====== Extracted data

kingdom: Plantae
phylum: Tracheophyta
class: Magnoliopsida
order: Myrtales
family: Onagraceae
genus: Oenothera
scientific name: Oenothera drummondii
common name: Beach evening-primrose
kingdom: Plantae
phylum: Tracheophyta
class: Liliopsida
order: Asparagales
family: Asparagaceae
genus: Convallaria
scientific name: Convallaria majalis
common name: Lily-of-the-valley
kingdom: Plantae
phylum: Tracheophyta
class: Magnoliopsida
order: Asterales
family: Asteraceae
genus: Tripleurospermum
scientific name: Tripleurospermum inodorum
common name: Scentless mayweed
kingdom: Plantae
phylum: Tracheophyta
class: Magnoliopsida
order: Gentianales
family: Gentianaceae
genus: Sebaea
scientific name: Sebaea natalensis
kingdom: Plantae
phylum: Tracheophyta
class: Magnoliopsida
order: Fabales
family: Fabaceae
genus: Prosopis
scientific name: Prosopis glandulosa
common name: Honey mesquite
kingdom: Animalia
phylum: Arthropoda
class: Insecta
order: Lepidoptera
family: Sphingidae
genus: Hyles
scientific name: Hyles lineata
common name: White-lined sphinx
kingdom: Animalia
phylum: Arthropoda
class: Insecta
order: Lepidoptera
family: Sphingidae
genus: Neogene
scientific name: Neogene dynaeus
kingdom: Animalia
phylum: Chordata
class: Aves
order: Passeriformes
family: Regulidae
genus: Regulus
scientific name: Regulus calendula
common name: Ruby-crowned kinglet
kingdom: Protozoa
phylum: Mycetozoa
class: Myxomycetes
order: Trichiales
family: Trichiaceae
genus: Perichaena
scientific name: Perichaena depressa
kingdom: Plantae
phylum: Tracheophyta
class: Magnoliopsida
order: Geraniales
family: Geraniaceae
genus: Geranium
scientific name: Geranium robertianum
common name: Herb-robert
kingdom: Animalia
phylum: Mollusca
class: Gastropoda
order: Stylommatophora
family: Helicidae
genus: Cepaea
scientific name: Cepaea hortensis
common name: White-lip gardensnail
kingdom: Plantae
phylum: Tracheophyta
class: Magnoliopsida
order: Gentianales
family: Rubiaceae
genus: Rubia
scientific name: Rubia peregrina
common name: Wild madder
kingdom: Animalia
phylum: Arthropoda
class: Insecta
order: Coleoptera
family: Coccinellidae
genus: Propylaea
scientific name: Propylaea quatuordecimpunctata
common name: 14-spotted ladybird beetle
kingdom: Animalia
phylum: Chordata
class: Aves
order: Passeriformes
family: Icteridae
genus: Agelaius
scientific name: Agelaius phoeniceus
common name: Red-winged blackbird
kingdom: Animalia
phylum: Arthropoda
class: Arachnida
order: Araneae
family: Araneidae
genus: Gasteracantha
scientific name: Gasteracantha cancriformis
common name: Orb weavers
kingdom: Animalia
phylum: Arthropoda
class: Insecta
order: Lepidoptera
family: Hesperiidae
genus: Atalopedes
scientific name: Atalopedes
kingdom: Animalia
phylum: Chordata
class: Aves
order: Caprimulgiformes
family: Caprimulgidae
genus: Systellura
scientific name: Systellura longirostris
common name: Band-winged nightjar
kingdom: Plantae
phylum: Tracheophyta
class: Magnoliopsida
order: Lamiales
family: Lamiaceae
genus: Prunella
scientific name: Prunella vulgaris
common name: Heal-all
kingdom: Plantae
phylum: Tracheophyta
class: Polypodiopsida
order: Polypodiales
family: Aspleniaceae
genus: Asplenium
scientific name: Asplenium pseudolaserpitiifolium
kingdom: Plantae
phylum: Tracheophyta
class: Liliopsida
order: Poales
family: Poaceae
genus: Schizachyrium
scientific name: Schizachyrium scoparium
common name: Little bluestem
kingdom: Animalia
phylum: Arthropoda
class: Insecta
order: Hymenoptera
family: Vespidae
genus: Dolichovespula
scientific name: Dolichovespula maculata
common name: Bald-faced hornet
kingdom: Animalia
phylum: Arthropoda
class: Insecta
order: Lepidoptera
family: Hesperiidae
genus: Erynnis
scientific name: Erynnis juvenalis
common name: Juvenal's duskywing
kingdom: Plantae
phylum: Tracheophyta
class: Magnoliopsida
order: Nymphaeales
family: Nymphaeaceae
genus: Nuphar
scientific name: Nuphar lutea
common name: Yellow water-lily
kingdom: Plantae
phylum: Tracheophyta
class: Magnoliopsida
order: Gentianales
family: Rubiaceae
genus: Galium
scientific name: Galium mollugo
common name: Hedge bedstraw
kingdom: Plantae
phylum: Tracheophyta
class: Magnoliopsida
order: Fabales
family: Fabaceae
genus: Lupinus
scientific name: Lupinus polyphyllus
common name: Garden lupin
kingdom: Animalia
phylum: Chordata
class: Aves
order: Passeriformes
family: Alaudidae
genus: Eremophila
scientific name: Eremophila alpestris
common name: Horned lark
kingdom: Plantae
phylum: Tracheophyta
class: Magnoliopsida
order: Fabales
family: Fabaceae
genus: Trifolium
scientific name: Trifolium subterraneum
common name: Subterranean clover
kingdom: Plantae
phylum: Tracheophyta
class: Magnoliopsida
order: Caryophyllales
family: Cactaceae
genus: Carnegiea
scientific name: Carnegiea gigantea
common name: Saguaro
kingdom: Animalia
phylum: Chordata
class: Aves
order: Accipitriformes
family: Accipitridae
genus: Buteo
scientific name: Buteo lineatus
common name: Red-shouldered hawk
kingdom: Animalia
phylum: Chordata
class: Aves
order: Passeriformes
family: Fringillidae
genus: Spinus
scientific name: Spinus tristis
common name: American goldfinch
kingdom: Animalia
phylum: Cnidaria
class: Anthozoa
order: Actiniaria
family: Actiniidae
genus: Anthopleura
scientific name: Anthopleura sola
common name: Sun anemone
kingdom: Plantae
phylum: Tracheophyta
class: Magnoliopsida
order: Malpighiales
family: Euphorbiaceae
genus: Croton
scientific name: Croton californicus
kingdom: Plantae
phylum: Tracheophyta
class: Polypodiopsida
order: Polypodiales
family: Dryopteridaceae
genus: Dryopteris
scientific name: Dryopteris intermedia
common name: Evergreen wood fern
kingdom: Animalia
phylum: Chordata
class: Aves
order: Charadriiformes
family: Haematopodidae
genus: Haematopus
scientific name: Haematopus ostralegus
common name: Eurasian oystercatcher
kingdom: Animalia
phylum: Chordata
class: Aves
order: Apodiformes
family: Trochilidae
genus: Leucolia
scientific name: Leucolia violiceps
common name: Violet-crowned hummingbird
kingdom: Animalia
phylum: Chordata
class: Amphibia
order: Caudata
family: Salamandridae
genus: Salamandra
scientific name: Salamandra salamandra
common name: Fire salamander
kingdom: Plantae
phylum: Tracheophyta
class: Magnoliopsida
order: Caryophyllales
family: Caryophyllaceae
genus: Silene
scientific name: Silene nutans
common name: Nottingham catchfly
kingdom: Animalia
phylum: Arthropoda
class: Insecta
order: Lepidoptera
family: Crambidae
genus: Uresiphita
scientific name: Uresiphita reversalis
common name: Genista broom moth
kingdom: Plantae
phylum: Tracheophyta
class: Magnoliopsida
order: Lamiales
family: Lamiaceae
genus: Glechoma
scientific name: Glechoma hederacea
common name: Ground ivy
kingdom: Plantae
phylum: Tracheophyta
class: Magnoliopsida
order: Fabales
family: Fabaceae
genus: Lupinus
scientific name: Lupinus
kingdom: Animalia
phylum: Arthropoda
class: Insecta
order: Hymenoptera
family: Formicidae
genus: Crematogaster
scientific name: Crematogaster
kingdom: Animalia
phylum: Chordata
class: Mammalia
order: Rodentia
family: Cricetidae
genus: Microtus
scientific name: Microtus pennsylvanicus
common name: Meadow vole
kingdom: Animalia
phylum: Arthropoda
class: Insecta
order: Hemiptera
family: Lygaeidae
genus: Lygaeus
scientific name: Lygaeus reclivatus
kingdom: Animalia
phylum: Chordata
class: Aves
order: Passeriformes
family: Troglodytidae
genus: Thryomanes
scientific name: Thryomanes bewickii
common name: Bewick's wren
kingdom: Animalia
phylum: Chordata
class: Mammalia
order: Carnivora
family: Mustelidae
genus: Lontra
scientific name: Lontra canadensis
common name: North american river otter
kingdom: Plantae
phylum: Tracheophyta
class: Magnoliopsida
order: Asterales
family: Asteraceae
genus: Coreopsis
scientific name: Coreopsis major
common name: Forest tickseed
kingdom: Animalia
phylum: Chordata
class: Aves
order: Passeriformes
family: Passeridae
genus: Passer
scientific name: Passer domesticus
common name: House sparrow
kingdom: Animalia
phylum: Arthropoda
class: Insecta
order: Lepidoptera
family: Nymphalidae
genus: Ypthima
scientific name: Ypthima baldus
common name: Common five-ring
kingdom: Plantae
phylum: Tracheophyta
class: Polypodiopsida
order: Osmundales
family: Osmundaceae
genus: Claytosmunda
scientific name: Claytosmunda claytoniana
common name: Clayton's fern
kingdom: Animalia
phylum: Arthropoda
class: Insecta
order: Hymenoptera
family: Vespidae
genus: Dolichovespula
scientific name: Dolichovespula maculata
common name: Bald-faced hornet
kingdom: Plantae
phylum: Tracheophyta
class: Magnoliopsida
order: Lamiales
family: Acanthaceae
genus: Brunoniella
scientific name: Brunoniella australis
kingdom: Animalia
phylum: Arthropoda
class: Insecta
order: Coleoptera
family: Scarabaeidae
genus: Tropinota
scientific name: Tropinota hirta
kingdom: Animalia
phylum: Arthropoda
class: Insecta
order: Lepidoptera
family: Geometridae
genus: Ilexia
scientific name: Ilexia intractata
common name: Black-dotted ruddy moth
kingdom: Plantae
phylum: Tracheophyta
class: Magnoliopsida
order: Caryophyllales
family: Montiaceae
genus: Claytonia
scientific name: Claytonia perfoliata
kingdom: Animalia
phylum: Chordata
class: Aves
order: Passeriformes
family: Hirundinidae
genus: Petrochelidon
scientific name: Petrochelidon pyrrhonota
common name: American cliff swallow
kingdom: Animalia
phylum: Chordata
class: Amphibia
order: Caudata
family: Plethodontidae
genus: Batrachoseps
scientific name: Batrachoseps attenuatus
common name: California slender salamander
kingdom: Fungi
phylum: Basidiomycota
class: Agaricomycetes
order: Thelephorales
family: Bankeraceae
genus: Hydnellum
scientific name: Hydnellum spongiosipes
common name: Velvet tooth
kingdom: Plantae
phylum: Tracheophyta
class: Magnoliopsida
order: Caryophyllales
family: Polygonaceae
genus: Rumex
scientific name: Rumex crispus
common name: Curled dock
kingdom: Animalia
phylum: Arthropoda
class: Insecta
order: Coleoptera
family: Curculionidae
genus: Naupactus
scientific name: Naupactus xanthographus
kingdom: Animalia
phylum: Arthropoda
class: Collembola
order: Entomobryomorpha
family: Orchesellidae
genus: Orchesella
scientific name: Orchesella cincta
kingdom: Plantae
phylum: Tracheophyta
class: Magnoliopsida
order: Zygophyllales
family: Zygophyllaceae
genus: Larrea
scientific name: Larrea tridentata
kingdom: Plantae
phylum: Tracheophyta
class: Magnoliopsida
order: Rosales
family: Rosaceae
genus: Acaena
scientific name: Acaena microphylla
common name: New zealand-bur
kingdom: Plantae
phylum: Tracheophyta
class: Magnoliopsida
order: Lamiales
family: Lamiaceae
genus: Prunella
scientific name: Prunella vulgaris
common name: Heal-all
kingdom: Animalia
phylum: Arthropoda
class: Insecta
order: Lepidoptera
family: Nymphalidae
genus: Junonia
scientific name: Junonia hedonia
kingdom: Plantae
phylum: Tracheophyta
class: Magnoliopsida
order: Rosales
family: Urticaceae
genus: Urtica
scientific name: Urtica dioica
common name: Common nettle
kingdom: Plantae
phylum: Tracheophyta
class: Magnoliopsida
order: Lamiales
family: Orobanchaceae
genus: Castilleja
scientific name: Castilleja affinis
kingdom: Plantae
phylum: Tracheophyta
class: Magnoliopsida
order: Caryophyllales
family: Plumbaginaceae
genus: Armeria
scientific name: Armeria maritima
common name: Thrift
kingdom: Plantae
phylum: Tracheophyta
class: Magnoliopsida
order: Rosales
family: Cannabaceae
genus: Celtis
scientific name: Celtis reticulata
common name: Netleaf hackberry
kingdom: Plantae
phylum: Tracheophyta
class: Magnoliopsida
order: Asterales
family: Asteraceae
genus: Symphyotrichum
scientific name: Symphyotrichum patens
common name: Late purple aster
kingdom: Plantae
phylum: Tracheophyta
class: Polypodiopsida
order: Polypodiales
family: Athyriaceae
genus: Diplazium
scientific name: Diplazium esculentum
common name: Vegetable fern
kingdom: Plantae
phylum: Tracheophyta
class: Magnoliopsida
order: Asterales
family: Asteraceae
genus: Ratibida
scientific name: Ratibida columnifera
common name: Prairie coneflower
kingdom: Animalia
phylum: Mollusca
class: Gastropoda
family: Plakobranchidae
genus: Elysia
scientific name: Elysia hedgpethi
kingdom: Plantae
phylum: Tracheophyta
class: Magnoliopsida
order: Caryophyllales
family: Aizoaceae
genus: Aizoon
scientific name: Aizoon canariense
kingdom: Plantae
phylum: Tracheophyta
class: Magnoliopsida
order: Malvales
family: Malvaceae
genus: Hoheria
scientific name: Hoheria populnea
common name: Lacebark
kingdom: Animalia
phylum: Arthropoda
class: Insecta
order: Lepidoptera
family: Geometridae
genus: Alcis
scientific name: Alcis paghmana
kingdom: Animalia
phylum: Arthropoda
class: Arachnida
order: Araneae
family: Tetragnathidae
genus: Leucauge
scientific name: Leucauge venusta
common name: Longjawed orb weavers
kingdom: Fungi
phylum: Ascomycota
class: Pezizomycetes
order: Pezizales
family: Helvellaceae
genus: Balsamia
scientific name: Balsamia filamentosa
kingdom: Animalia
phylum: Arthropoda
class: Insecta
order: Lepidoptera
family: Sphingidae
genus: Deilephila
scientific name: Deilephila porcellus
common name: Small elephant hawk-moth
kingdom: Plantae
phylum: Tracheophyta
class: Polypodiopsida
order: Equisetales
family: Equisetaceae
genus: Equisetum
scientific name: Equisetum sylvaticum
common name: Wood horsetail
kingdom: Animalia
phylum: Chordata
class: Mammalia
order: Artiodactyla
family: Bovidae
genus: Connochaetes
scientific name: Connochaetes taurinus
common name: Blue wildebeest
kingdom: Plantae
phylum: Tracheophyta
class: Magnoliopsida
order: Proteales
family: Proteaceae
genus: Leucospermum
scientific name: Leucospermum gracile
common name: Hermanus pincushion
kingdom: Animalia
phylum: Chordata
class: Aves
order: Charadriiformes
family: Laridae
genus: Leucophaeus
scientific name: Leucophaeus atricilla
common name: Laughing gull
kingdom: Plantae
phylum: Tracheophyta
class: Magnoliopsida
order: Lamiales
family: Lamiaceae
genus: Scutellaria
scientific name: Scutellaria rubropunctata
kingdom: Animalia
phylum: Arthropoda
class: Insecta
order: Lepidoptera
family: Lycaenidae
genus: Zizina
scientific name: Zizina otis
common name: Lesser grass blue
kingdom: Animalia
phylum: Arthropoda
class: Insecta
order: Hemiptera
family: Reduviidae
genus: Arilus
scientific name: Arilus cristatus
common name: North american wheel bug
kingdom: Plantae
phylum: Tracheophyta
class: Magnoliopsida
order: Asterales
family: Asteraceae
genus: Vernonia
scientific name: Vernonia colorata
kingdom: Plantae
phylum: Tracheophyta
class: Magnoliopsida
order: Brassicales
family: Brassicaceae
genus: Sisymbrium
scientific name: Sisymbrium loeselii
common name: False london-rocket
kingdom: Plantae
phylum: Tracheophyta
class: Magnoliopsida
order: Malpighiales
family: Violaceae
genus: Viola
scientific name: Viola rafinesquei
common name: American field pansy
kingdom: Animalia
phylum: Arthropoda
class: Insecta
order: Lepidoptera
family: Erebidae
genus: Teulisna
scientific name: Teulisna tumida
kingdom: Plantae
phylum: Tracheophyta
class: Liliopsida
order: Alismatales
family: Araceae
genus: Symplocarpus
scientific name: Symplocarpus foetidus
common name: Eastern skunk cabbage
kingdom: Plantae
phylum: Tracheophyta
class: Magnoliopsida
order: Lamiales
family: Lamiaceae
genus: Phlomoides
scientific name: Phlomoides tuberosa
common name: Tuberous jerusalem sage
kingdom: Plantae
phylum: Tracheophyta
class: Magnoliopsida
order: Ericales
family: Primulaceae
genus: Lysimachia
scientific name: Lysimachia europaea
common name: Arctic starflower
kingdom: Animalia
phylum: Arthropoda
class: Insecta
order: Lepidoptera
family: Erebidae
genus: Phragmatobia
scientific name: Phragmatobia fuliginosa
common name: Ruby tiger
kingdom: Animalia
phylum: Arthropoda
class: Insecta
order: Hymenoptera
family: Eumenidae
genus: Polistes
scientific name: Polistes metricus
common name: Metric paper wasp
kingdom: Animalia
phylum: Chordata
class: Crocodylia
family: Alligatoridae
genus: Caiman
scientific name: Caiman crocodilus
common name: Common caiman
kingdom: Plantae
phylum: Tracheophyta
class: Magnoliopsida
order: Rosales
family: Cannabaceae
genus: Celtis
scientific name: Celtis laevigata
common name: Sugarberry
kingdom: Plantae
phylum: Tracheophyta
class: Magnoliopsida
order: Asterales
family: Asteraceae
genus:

============

**Set task**
Revise the material from its first line through the line holding "genus: Sebaea", both included, changing "common name" to "vernacular name" and leaving everything else as it is.

**Response for this exercise**
kingdom: Plantae
phylum: Tracheophyta
class: Magnoliopsida
order: Myrtales
family: Onagraceae
genus: Oenothera
scientific name: Oenothera drummondii
vernacular name: Beach evening-primrose
kingdom: Plantae
phylum: Tracheophyta
class: Liliopsida
order: Asparagales
family: Asparagaceae
genus: Convallaria
scientific name: Convallaria majalis
vernacular name: Lily-of-the-valley
kingdom: Plantae
phylum: Tracheophyta
class: Magnoliopsida
order: Asterales
family: Asteraceae
genus: Tripleurospermum
scientific name: Tripleurospermum inodorum
vernacular name: Scentless mayweed
kingdom: Plantae
phylum: Tracheophyta
class: Magnoliopsida
order: Gentianales
family: Gentianaceae
genus: Sebaea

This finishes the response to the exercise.